* Problem to work on: Starting with the line that has "Query: depth of the tree at (81, 240).", retype each line down to the end of the entries below, without leaving any out or adding any.

* Task data:
----

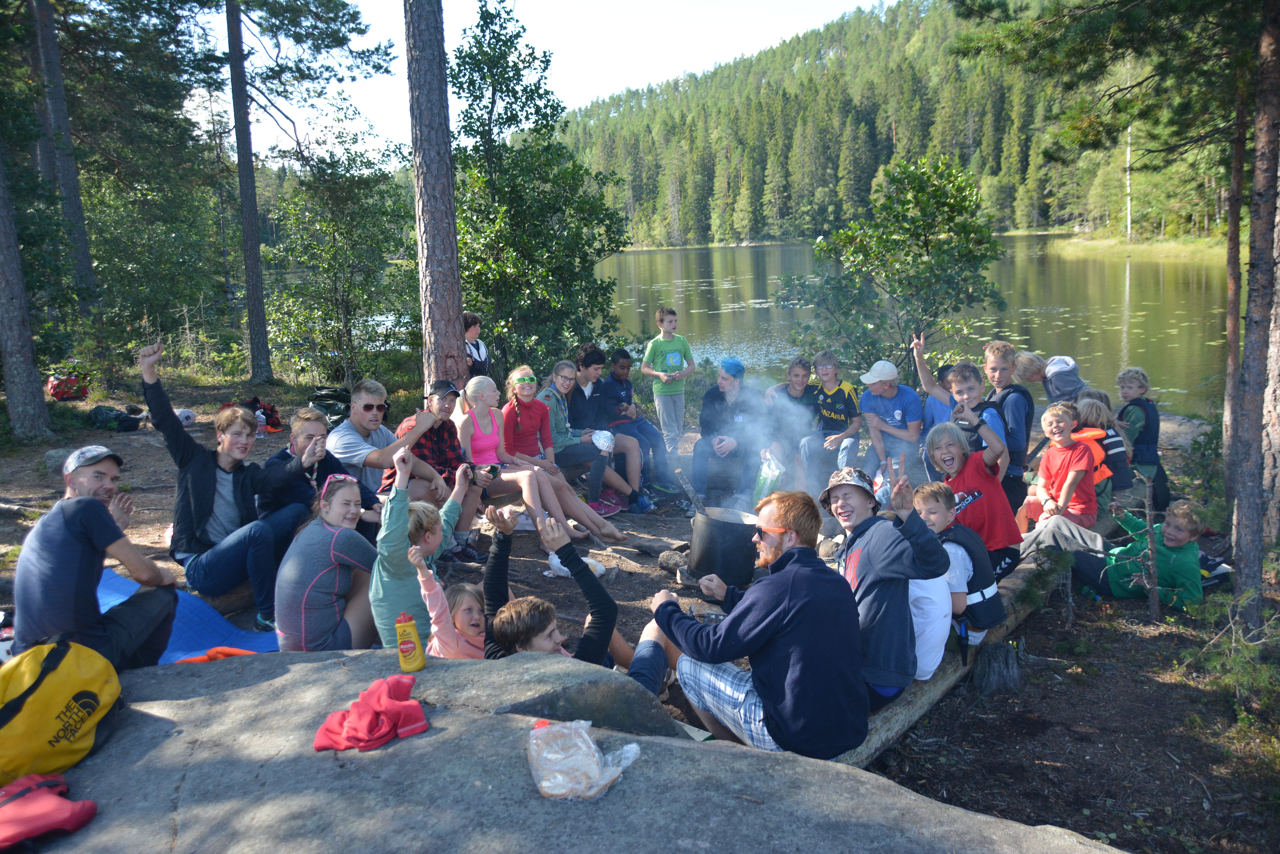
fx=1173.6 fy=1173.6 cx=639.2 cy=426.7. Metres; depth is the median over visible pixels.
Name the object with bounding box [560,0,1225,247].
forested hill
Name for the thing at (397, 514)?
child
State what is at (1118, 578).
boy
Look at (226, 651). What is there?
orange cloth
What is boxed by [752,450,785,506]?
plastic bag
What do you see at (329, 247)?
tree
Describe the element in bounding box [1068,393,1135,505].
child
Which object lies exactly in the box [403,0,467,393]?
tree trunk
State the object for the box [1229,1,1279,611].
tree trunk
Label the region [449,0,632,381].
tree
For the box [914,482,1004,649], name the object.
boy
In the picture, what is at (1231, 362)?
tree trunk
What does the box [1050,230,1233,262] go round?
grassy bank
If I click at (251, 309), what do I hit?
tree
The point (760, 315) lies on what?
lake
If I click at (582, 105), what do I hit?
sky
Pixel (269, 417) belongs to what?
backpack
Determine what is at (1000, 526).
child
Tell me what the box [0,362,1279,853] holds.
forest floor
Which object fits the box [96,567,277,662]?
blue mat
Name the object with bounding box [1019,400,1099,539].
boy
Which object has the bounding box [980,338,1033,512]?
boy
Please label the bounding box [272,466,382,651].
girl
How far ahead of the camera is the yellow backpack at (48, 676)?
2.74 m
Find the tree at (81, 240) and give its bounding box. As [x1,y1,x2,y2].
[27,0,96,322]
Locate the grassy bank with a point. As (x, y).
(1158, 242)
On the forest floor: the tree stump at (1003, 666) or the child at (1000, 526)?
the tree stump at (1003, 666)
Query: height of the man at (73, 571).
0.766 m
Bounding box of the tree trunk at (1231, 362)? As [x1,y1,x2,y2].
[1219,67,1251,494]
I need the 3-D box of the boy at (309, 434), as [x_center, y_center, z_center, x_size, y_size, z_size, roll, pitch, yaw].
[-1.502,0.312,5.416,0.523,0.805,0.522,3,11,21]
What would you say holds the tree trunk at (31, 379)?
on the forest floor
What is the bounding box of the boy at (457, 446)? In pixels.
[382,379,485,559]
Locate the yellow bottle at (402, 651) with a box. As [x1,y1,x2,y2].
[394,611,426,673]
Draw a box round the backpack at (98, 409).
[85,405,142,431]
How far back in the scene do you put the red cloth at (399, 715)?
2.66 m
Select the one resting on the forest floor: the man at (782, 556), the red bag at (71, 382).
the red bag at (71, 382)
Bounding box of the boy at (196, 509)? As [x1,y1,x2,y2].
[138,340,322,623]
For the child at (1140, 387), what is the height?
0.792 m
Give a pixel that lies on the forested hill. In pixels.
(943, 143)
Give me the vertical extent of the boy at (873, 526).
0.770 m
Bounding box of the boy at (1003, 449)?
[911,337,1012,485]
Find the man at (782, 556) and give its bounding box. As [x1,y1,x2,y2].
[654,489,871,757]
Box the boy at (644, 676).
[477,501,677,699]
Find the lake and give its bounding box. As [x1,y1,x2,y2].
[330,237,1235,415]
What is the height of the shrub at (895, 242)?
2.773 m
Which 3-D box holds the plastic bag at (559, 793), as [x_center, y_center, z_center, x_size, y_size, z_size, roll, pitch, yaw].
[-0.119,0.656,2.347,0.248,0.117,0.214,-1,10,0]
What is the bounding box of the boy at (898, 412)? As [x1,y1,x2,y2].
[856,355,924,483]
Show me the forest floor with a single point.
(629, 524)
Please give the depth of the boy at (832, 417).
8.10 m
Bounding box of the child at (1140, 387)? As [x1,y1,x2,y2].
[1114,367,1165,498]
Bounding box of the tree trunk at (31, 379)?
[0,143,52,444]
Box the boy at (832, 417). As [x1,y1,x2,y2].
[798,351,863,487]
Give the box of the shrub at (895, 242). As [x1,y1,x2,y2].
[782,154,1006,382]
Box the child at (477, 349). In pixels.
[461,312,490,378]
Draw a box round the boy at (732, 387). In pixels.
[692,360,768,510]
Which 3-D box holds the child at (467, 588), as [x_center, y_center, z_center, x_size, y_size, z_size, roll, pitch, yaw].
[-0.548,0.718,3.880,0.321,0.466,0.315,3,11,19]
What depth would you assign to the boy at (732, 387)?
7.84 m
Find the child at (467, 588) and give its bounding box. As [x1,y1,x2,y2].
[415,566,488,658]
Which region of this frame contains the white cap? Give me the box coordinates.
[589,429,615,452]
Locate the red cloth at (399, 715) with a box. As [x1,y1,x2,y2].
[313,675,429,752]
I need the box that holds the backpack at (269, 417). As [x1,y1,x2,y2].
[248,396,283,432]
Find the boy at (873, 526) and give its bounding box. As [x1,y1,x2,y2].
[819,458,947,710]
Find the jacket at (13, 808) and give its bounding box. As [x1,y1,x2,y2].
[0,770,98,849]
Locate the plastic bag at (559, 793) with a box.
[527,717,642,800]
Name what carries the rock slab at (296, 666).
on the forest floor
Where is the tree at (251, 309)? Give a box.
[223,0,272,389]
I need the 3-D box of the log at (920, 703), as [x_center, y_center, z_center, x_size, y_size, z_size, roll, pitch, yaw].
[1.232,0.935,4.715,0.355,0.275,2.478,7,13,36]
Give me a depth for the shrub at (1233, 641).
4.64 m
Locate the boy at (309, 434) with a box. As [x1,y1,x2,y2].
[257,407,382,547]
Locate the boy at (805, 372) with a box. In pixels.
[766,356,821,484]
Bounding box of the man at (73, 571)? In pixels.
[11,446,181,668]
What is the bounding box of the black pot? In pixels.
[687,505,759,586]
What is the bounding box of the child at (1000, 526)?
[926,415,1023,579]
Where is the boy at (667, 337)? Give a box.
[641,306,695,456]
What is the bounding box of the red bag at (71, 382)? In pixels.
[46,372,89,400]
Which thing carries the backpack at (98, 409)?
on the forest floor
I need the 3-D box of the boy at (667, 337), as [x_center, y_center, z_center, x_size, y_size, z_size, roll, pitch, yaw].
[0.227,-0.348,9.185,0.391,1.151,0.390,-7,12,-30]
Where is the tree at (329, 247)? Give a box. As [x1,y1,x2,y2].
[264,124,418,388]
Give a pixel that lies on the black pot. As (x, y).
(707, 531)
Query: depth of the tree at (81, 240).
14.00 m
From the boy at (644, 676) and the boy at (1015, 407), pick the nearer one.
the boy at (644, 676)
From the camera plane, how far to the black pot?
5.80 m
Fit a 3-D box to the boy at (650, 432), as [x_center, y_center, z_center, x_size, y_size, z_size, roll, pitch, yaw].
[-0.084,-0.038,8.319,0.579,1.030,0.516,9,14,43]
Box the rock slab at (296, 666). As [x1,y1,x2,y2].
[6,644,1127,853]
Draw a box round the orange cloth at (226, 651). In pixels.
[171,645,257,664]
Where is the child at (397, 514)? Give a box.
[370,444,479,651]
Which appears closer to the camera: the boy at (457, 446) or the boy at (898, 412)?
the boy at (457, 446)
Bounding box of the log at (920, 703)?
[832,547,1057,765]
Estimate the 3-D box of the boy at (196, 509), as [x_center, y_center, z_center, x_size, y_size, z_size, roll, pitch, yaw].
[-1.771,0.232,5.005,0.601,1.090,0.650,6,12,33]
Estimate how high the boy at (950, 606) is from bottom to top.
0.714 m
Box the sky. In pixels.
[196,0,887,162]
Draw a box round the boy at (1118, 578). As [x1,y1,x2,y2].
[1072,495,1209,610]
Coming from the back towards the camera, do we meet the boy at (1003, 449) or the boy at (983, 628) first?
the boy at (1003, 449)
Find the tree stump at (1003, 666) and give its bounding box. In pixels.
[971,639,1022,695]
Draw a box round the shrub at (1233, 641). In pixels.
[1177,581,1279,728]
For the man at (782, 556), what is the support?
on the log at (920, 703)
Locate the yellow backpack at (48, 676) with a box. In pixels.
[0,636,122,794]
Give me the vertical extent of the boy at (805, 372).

----

* Output:
Query: depth of the tree at (81, 240).
14.00 m
From the boy at (644, 676) and the boy at (1015, 407), pick the nearer one.
the boy at (644, 676)
From the camera plane, how far to the black pot?
5.80 m
Fit a 3-D box to the boy at (650, 432), as [x_center, y_center, z_center, x_size, y_size, z_size, roll, pitch, yaw].
[-0.084,-0.038,8.319,0.579,1.030,0.516,9,14,43]
Box the rock slab at (296, 666). As [x1,y1,x2,y2].
[6,644,1127,853]
Draw a box round the orange cloth at (226, 651). In pixels.
[171,645,257,664]
Where is the child at (397, 514)? Give a box.
[370,444,479,651]
Which appears closer to the camera: the boy at (457, 446) or the boy at (898, 412)?
the boy at (457, 446)
Bounding box of the log at (920, 703)?
[832,547,1057,765]
Estimate the 3-D box of the boy at (196, 509), as [x_center, y_center, z_center, x_size, y_size, z_size, roll, pitch, yaw].
[-1.771,0.232,5.005,0.601,1.090,0.650,6,12,33]
Estimate how high the boy at (950, 606) is from bottom to top.
0.714 m
Box the sky. In pixels.
[196,0,887,162]
Draw a box round the boy at (1118, 578). As [x1,y1,x2,y2].
[1072,495,1209,610]
Coming from the back towards the camera, do we meet the boy at (1003, 449) or the boy at (983, 628) first?
the boy at (1003, 449)
Find the tree stump at (1003, 666) and give its bounding box. In pixels.
[971,639,1022,695]
Draw a box round the shrub at (1233, 641). In pixels.
[1177,581,1279,728]
For the man at (782, 556), what is the support?
on the log at (920, 703)
Locate the yellow backpack at (48, 676) with a box. In pixels.
[0,636,122,794]
Give me the vertical extent of the boy at (805, 372).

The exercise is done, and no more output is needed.